§ PROMPT: Rewrite the items from the start of the records through the line that contains "Reading left to", replacing "bar" with "column" and leaving all else unchanged. Leave the pictures out of your answer.

§ EXTRACTED ENTRIES:
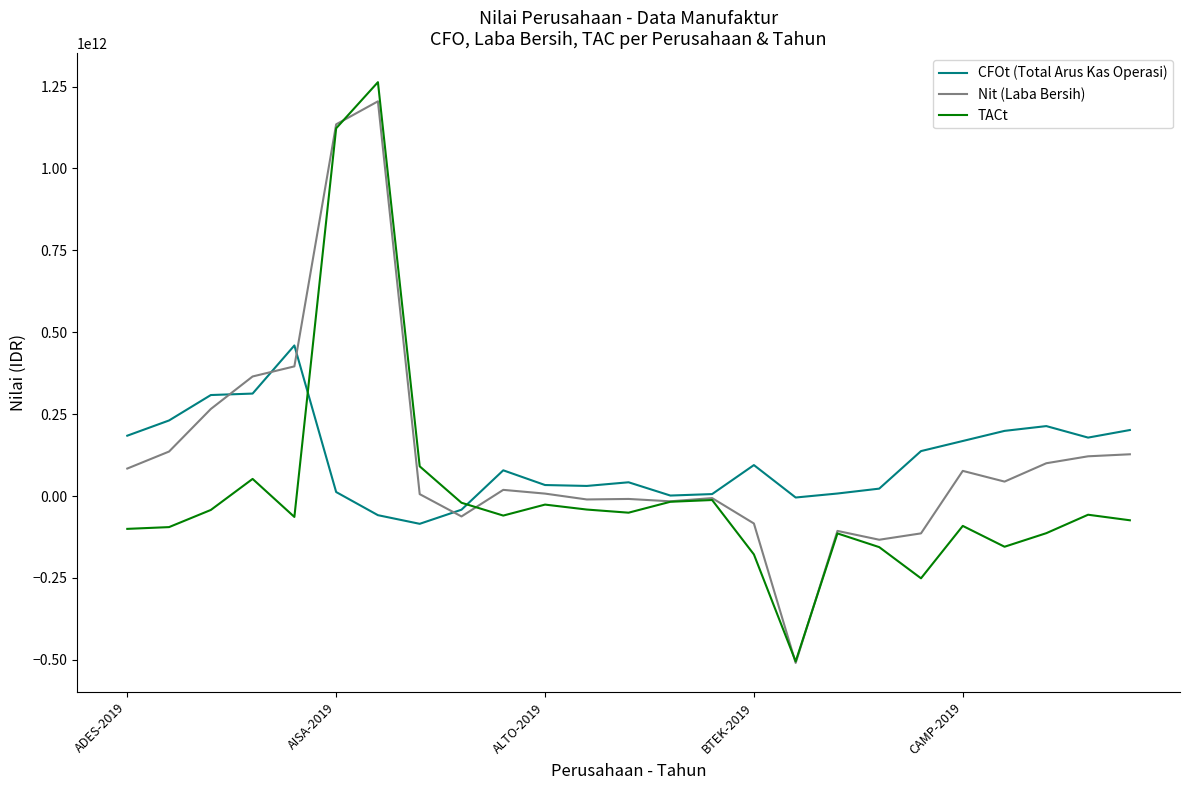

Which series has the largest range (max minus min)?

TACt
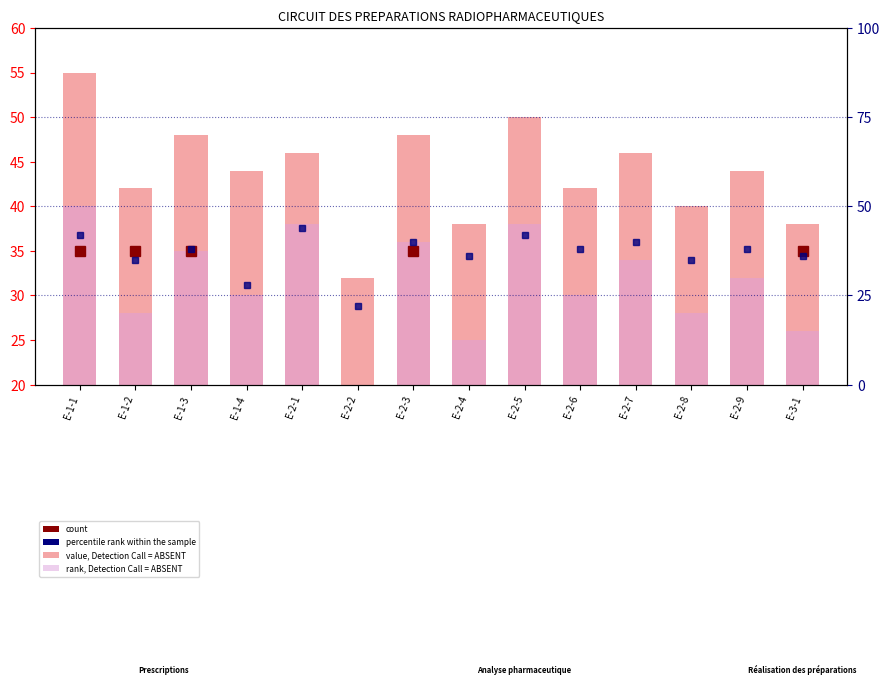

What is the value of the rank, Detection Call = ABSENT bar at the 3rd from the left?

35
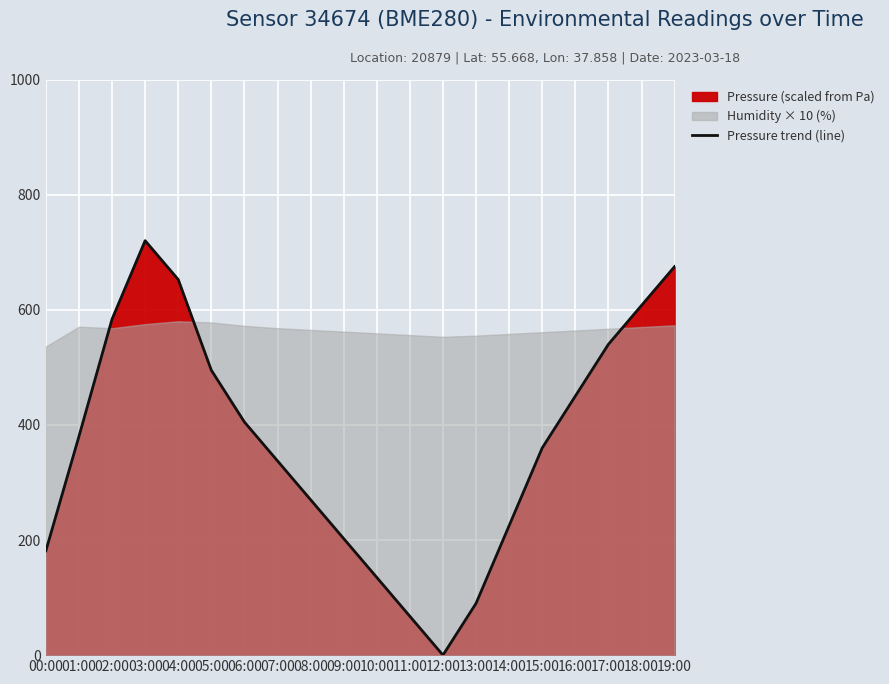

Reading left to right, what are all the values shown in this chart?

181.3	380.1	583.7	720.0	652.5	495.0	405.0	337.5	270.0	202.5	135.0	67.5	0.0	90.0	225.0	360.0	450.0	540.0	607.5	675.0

§ SOLVED PROBLEM:
Which series has the largest range (max minus min)?

TACt

What is the value of the rank, Detection Call = ABSENT column at the 3rd from the left?

35

Reading left to right, what are all the values shown in this chart?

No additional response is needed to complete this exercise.